One of the most significant people involved in the development of women’s football in Scotland over this century, ANNA SIGNEUL is tackling a new challenge with Finland. A pesky draw for the qualification round of the 2021 Euros will see her face her former team for the first-time, next summer. SheKicks’ Sophie Lawson caught up with the Swede to discus the legacy she left in Scotland.
SK: We’ve got to be cheeky and ask what your reaction was to Finland being draw in the same qualifying group as Scotland for Euro 2021?
AS: For me personally, it wasn’t great, but the players, for Scotland, I don’t think it matters. It’s just for myself as I have coached them but it’s not the same for Shelley [Kerr], she hasn’t coached Finland, so she doesn’t feel anything like that.
SK: Over your 12 years with Scotland, you oversaw huge developments and finally, at the umpteenth time of asking, you coached the team to a major tournament [the 2017 European Championships]. To see Scotland flourish, especially because it’s under Shelley, and reach their first ever World Cup, does it make you proud of the part you played?
AS: Of course. That was my purpose when I went there and that’s also why I stayed so long.
I really enjoyed what I was doing because it’s really fun to work with people who want to develop. It’s fun to work with, not just the [senior] players, but the parents, the young players, the coaches, the volunteers, the clubs… Sport Scotland.
We made progress all the time so, and I loved that. Long-term sustainability was always my purpose, not just coming in and doing well, qualifying, doing well at a tournament and then I go to the next country. It was never about that.
SK: How important is it for a coach to have that desire to create long-term sustainability?
AS: I think there’s a really dangerous development in football that it starts to become more about the coach than the players and it’s should be about the players and their development…I don’t mean media but in terms of coaches. If the coach starts to see it as a career then the coach thinks in terms of, “What’s best for my career?” Then you won’t have the coaches that have passion for that club, or the development of the women’s game. It becomes more about them than about the individuals.

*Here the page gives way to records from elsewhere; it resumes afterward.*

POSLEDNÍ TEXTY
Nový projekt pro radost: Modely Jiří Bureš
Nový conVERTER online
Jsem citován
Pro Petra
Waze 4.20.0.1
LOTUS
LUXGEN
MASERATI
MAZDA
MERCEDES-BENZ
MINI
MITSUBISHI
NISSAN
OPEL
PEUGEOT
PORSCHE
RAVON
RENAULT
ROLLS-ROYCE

SK: You’ve talked a lot about the bigger picture, what would you say your philosophy is?
AS: My philosophy is that the most importing thing to get long-term sustainability is the clubs, working with the clubs and the coaches and the people and to get them to understand what is required. Look at the facilities, just things like that – the pitches we played on 12 years ago and the pitches now; it’s a massive improvement just in standards around the women’s game. That’s what I’m proud of, it’s not just the team it’s all these other things. It’s media interest, it’s that the games, even the friendly ones are shown on TV, that they want to show everything, that they want to have interviews.
SK: Was there anything in particular, during your time with Scotland, that helped to increase the media attention?
AS: What was happening down in England, especially what Hope [Powell] did all these years for the game, really fighting for media coverage and marketing. We benefited in Scotland from the success made in England and saying, “Okay if they’re on TV, why aren’t we on TV?”
I think, if it grows in England, it’s unavoidable not to notice what’s going on in Scotland… Kim Little playing at Arsenal, being a star, being at the Olympics, Iffy [Dieke] and Jane Ross being there too. All these small things, it’s not one thing.
SK: You’ve spoke a lot about all these little things that have happened, all the people you worked with along the way, all those things you’re proud of, but what of the players?
AS: The day I can sit in the stand and see this or that player has succeeded, playing for the national team or playing for that big team then I will be proud that I’ve been part of this player’s journey.
SK: Who would you support if Scotland and Sweden played each other in the knock-outs at the World Cup this summer?
AS: That’s a tough question… I would be very Finnish that day, I think [laughs] I am Swedish, I was with the national team for Sweden for ten years at youth level, and with Scotland for 12 years, so it would be quite hard to choose that day. If you’re a coach yourself it’s easy, you’re loyal to your team.